### Texto em estudo
********

Apesar das cada vez mais precárias condições de segurança, nós no CICV temos trabalhado nas linhas de frente no Iêmen para oferecer ajuda a centenas de milhares de pessoas que passam necessidades. Trata-se de uma das emergências humanitárias mais extremas do mundo atual.

Mas quando visitei Sanaa na semana passada, não foi para participar de uma distribuição de ajuda humanitária ou para visitar prisioneiros. Estive lá para me despedir de Abdulkarim Ghazi e de Mohammed Al-Hakami, dois membros da equipe do CICV que haviam sido assassinados, e para lamentar estas perdas junto com os 250 colegas que trabalhavam com eles.

Quando recebe autorização para fazê-lo, o CICV pode ajudar a aliviar o sofrimento de civis. Mas no Iêmen tem sido cada vez mais difícil para nós ingressarmos às áreas afetadas pelo conflito e oferecer ajuda às pessoas.

Hoje, o país está tumultuado. Os nossos parceiros na Sociedade do Crescente Vermelho do Iêmen (SCVI) viram, desde maio, quatro dos seus voluntários serem mortos quando tentavam ajudar civis. Em Aden, uma série de graves incidentes envolvendo membros da nossa equipe foi seguida por um ataque ao nosso escritório por um grupo de homens armados. Isto ocasionou a evacuação do escritório no final de agosto e a suspensão da maioria das atividades quer realizamos no lugar. Na semana passada dois colegas foram baleados e mortos em um posto de controle próximo a Houth, ao norte da província de Amran. Embora sejamos uma das pouquíssimas organizações que continuam operacionais no Iêmen nos últimos cinco meses, estes acontecimentos perturbadores nos obrigaram a suspender temporariamente as nossas operações no país. Um mês após o ataque ao nosso escritório em Aden e uma semana após o assassinato de dois membros da nossa equipe, ainda estamos esperando as garantias de segurança das partes envolvidas no conflito e que nos permitiriam continuar operando com segurança e eficácia.

********

### Dados brutos

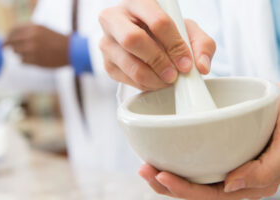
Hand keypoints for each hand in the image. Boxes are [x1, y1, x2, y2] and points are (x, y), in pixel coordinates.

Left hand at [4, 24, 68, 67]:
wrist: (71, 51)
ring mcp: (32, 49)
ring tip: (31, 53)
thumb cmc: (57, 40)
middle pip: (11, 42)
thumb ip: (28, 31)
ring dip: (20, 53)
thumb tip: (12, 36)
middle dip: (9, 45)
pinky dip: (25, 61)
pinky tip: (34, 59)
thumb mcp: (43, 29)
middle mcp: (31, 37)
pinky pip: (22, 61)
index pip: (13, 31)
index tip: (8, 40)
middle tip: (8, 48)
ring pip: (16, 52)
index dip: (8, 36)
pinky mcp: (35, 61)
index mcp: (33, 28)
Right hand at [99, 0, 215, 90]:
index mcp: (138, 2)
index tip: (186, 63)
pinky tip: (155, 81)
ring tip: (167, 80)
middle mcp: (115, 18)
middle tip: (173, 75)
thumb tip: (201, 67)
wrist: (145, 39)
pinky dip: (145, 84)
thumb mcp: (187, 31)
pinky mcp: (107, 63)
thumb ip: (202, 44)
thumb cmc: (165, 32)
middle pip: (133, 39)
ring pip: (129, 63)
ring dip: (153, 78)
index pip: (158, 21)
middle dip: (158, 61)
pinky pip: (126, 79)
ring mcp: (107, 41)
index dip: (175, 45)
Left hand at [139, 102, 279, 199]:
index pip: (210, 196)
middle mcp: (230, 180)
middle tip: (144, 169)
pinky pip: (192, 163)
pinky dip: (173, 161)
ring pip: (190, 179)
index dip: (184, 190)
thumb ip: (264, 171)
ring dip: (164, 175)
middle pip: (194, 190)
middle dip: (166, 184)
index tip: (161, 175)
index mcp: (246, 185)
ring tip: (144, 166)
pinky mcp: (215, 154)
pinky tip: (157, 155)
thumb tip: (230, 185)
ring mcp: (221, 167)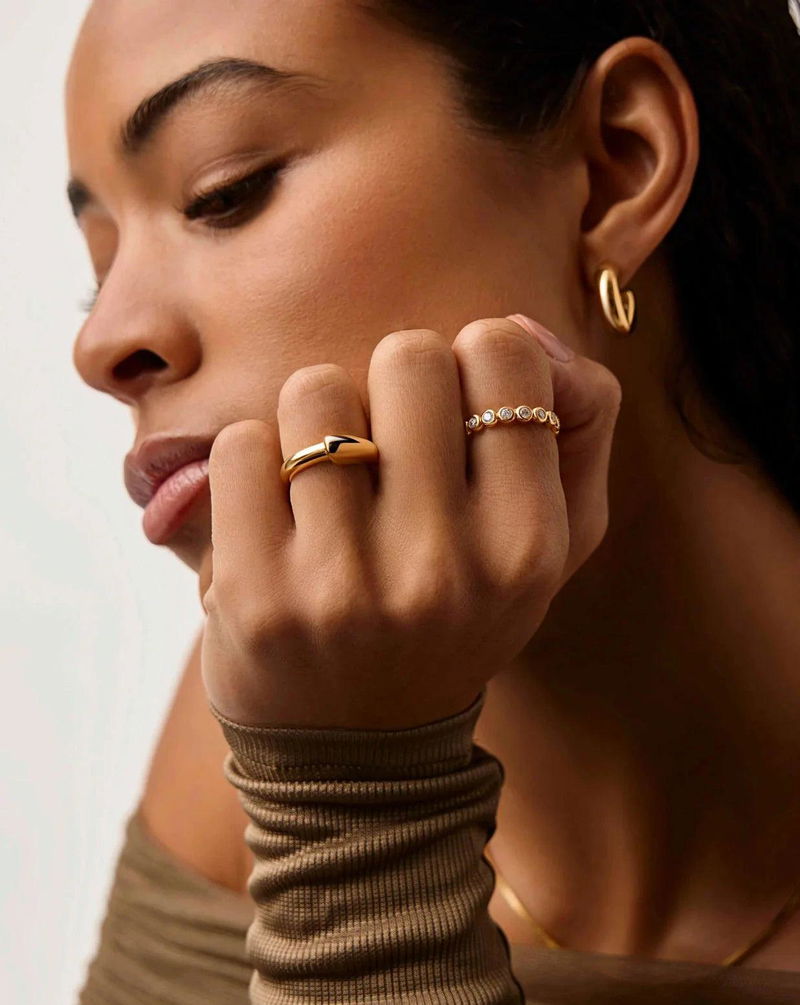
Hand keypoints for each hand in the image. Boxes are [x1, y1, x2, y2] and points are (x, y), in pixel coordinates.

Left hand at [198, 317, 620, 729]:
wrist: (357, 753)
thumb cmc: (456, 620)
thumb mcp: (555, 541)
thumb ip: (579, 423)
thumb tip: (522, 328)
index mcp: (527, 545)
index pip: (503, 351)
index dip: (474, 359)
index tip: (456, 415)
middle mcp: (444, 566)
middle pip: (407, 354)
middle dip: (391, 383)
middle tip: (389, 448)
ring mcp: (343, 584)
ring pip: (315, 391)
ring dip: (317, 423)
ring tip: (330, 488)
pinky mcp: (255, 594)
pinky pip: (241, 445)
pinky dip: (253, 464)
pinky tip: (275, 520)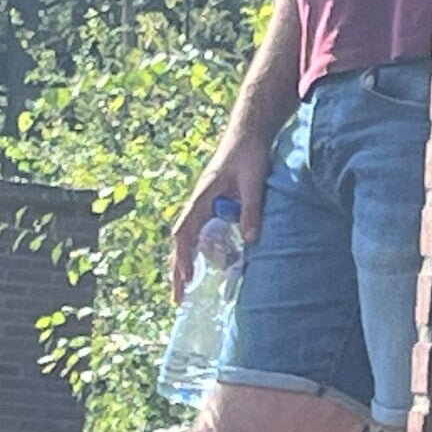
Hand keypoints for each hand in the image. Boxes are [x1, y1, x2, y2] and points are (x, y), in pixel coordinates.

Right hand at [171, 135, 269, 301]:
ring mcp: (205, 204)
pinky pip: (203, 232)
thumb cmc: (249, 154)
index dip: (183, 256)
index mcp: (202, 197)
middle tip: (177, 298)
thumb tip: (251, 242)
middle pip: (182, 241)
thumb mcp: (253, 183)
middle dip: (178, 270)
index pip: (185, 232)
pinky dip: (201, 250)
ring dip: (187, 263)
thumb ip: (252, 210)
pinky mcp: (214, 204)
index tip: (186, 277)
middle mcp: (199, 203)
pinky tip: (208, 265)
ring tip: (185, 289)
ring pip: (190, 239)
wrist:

********

### Instruções de trabalho
A - No texto sobre o CICV no Iêmen, reescreva de forma mais curta o parágrafo que começa com "Hoje, o país está tumultuado", mantendo os fatos principais.
B - Copie do texto sobre o CICV no Iêmen o trecho entre "Apesar das cada" e "ajuda às pessoas.", inclusive.
C - Dê a continuação do texto sobre o trabalho do CICV no Iêmen a partir do ponto em que ele termina.

### Resultados das tarefas
A - O Iêmen vive um tumulto. Desde maio, quatro voluntários da Sociedade do Crescente Vermelho do Iêmen foram mortos ao tentar ajudar civis. Em Aden, depois de vários incidentes graves com membros da equipe, homens armados atacaram o escritório do CICV. Por isso, o escritório foi evacuado no fim de agosto e a maior parte das atividades locais foi suspensa. Na semana passada, dois colegas foram baleados e mortos em um posto de controle perto de Houth, no norte da província de Amran. O CICV estava entre as pouquíssimas organizações ainda ativas no país nos últimos cinco meses, mas esses fatos o levaram a suspender temporariamente suas operações. A organização ainda espera que as partes em conflito deem garantias de segurança para poder continuar o trabalho com segurança e eficácia.

B -
Apesar das cada vez mais precárias condições de segurança, nós no CICV temos trabalhado nas linhas de frente no Iêmen para oferecer ajuda a centenas de milhares de pessoas que passam necessidades. Trata-se de uma das emergências humanitárias mais extremas do mundo atual.

Mas quando visitei Sanaa na semana passada, não foi para participar de uma distribuição de ajuda humanitária ou para visitar prisioneiros. Estive lá para me despedir de Abdulkarim Ghazi e de Mohammed Al-Hakami, dois membros da equipe do CICV que haviam sido assassinados, e para lamentar estas perdas junto com os 250 colegas que trabalhavam com eles.

Quando recebe autorização para fazê-lo, o CICV pode ajudar a aliviar o sofrimento de civis. Mas no Iêmen tem sido cada vez mais difícil para nós ingressarmos às áreas afetadas pelo conflito e oferecer ajuda às pessoas.

C -
Para os profissionais humanitários, poucas coisas são mais angustiantes do que saber que há pessoas que necessitam desesperadamente de ajuda e não poder fazer mais – não por falta de vontade de agir ou capacidade para fazê-lo, senão porque estamos impedidos de oferecer ajuda com segurança.

O CICV somente pode trabalhar quando as forças do governo e os grupos armados aceitam plenamente o nosso papel humanitário. Se eles não podem nos garantir o acesso seguro ou não condenam categoricamente os atos de violência contra profissionais humanitários, é impossível para nós chegarmos até aquelas pessoas que necessitam de ajuda urgente. Todas as partes do conflito no Iêmen – tanto o governo como outras, devem tomar medidas concretas imediatas para garantir a segurança dos colaboradores do CICV e das pessoas que assistimos, respeitando a nossa obrigação de levar ajuda àqueles com maiores necessidades.

Não somos uma organização 'livre de riscos' e estamos dispostos a aceitá-los. O que não estamos dispostos a aceitar, entretanto, é sermos alvos de ataques deliberados.

O CICV no Iêmen enfrenta dificuldades que vão além de questões de segurança e dificuldade de acesso. À medida que o conflito se intensifica, a nossa independência e imparcialidade são desafiadas de forma sistemática. Estas pressões não são novas para a nossa organização, com os seus 150 anos de experiência em zonas de conflitos. Mas as partes que ameaçam a segurança e as vidas da nossa equipe, infelizmente, também impedem os iemenitas de terem acesso à ajuda e ao apoio que tão desesperadamente necessitam neste momento.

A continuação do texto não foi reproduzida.